* Task prompt
In the answer, each entry below appears exactly as given, and no picture appears at all.

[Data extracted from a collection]

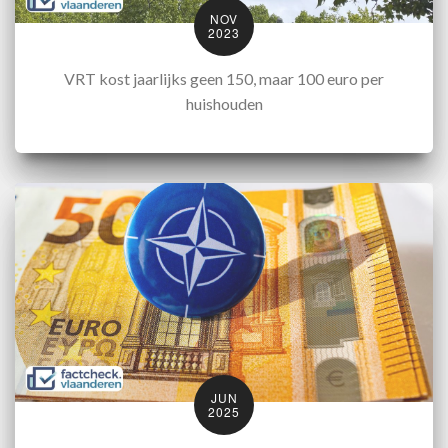
NOV
2023
VRT kost jaarlijks geen 150, maar 100 euro per
huishouden
JUN
2025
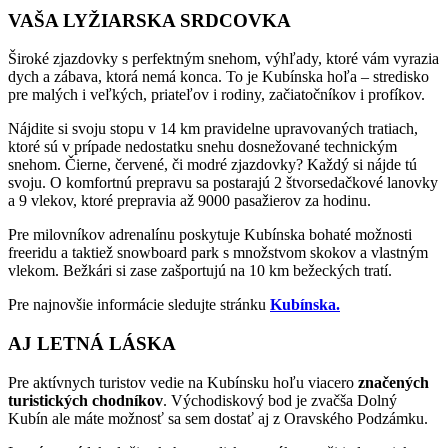
VAŠA LYŽIARSKA SRDCOVKA
Široké zjazdovky s perfektným snehom, výhľady, ktoré vám vyrazia
dych a zábava, ktorá nemá konca. To je Kubínska hoľa – stredisko
pre malých i veľkých, priateľov i rodiny, začiatočníkov i profíkov.
Nájdite si svoju stopu v 14 km pravidelne upravovaných tratiach,
ktoré sú v prípade nedostatku snehu dosnežované technickým
snehom. Čierne, červené, či modré zjazdovky? Každý si nájde tú
svoju. O komfortnú prepravu sa postarajú 2 štvorsedačkové lanovky
a 9 vlekov, ktoré prepravia až 9000 pasažierov za hodinu.
Pre milovníkov adrenalínu poskytuje Kubínska bohaté možnosti
freeridu a taktiež snowboard park s množstvom skokov a vlastným
vlekom. Bežkári si zase zašportujú na 10 km bežeckých tratí.
Pre najnovšie informácie sledujte stránku
Kubínska.
AJ LETNÁ LÁSKA
Pre aktívnych turistov vedie na Kubínsku hoľu viacero
značených
turistických chodníkov
. Východiskový bod je zvačša Dolný
Kubín ale máte možnosť sa sem dostať aj z Oravského Podzámku.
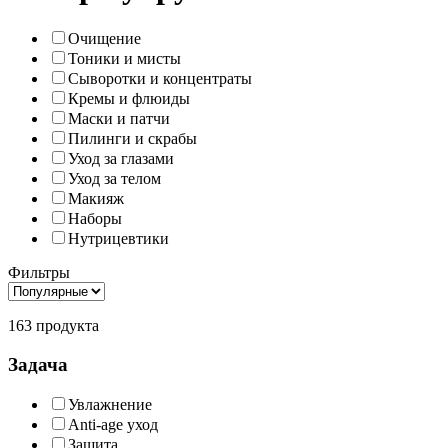
Очищение
Тоники и мисты
Сыворотки и концентраты
Кремы и флюиды
Маски и патчи
Пилинги и скрабы
Уход за глазами
Уход за телом
Макияж
Наборы
Нутрицевтики
Фильтры
163 продукта
Задача
Увлажнение
Anti-age уход
Защита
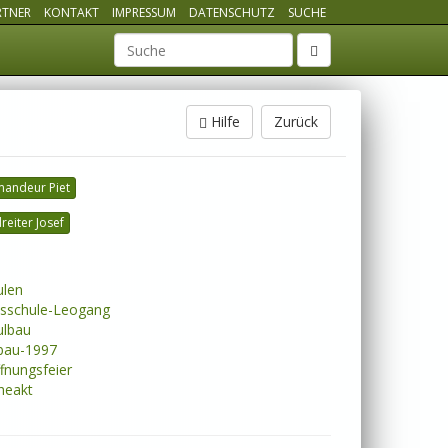
RTNER
KONTAKT
IMPRESSUM
DATENSCHUTZ
SUCHE
Suchbegriff
Hilfe
Zurück
andeur Piet
eiter Josef
len
sschule-Leogang
lbau
au-1997
fnungsfeier
heakt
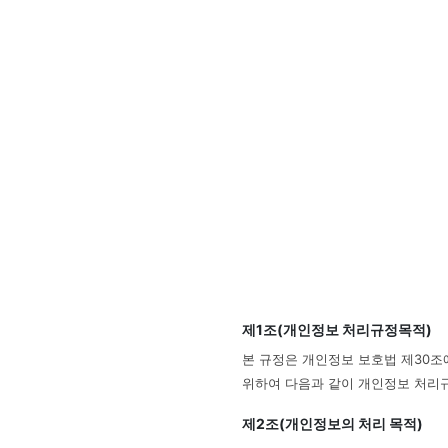
제1조(개인정보 처리규정목적)
본 규정은 개인정보 보호법 제30조
위하여 다음과 같이 개인정보 처리
제2조(개인정보의 처리 목적)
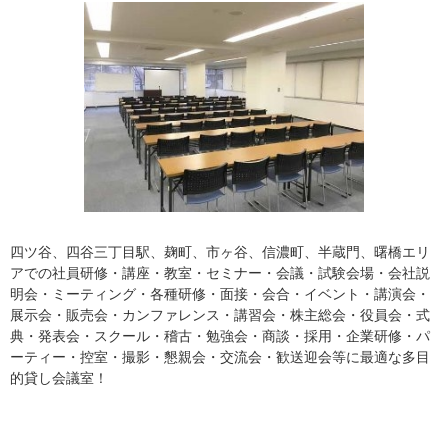
四ツ谷、四谷三丁目駅、麹町、市ヶ谷、信濃町、半蔵門、曙橋エリ
アでの社員研修・講座・教室・セミナー・会議・試験会場・会社説
明会・ミーティング・各種研修・面接・会合・イベント・講演会・
展示会・販売会・カンファレンス・講習会・株主総会・役員会・式
典・発表会・スクール・稽古・勉強会・商談・採用・企業研修・パ
ーティー・控室・撮影・懇親会・交流会・歓送迎会等に最適な多目
的貸し会議室！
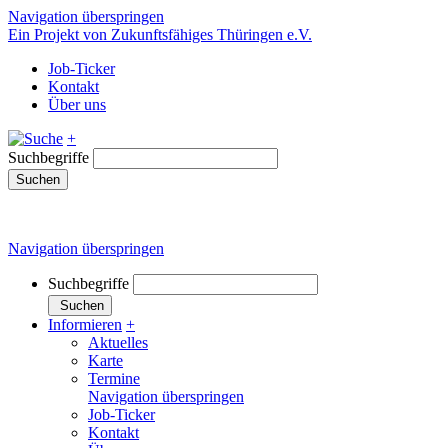
Navigation überspringen
Ein Projekt von Zukunftsfähiges Thüringen e.V.
Job-Ticker
Kontakt
Über uns
+
Suchbegriffe
Suchen
Navigation überspringen
Suchbegriffe
Suchen
Informieren
+
Aktuelles
Karte
Termine
Navigation überspringen
Job-Ticker
Kontakt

* Result of this task
NOV
2023
VRT kost jaarlijks geen 150, maar 100 euro per
huishouden
JUN
2025
VAŠA LYŽIARSKA SRDCOVKA
Široké zjazdovky s perfektným snehom, výhľady, ktoré vám vyrazia
dych a zábava, ktorá nemá konca. To je Kubínska hoľa – stredisko
pre malých i veľkých, priateľov i rodiny, začiatočníkov i profíkov.
Nájdite si svoju stopu v 14 km pravidelne upravovaných tratiach,
ktoré sú v prípade nedostatku snehu dosnežované technickým
snehom. Čierne, červené, či modré zjazdovky? Každý si nájde tú
svoju. O komfortnú prepravu sa postarajú 2 štvorsedačkové lanovky
a 9 vlekov, ktoré prepravia až 9000 pasažierov za hodinu.
Pre milovníkov adrenalínu poskytuje Kubínska bohaté možnosti
freeridu a taktiež snowboard park s množstvom skokov a vlastným
vlekom. Bežkári si zase zašportujú na 10 km bežeckých tratí.
Pre najnovšie informácie sledujte stránku
Kubínska.
AJ LETNÁ LÁSKA
Pre aktívnych turistov vedie na Kubínsku hoľu viacero
značených
turistických chodníkov
. Východiskový bod je zvačša Dolný
Kubín ale máte možnosť sa sem dostať aj z Oravského Podzámku.
Очищение
Тоники и мисты
Сыворотки и концентраты
Кремы и флюиды
Маски и патчи
Пилинги и скрабы
Уход за глазами
Уход за телом
Макияж
Наборы
Нутрицевтики
Фильтры
163 продукта
Задача
Увлажнение
Anti-age уход
Защита
RTNER
KONTAKT
IMPRESSUM
DATENSCHUTZ
SUCHE
Suchbegriff
Hilfe
Zurück
andeur Piet
eiter Josef
len
sschule-Leogang
lbau
au-1997
fnungsfeier
heakt
제1조(개인정보 처리규정목적)
본 규정은 개인정보 보호법 제30조
위하여 다음과 같이 개인정보 처리
제2조(개인정보의 처리 목적)
四ツ谷、四谷三丁目駅、麹町、市ヶ谷、信濃町、半蔵門、曙橋エリ
アでの社員研修・講座・教室・セミナー・会議・試験会場・会社説
明会・ミーティング・各種研修・面接・会合・イベント・講演会・
展示会・販売会・カンファレンス・講習会・株主総会・役員会・式
典・発表会・スクール・稽古・勉強会・商談・採用・企業研修・パ
ーティー・控室・撮影・懇親会・交流会・歓送迎会等に最適な多目
的貸し会議室！
Navigation überspringen
Ein Projekt von Zukunftsfähiges Thüringen e.V.
Job-Ticker
Kontakt
Über uns
+
Suchbegriffe
Suchen
Navigation überspringen
Suchbegriffe
Suchen
Informieren
+
Aktuelles
Karte
Termine
Navigation überspringen
Job-Ticker
Kontakt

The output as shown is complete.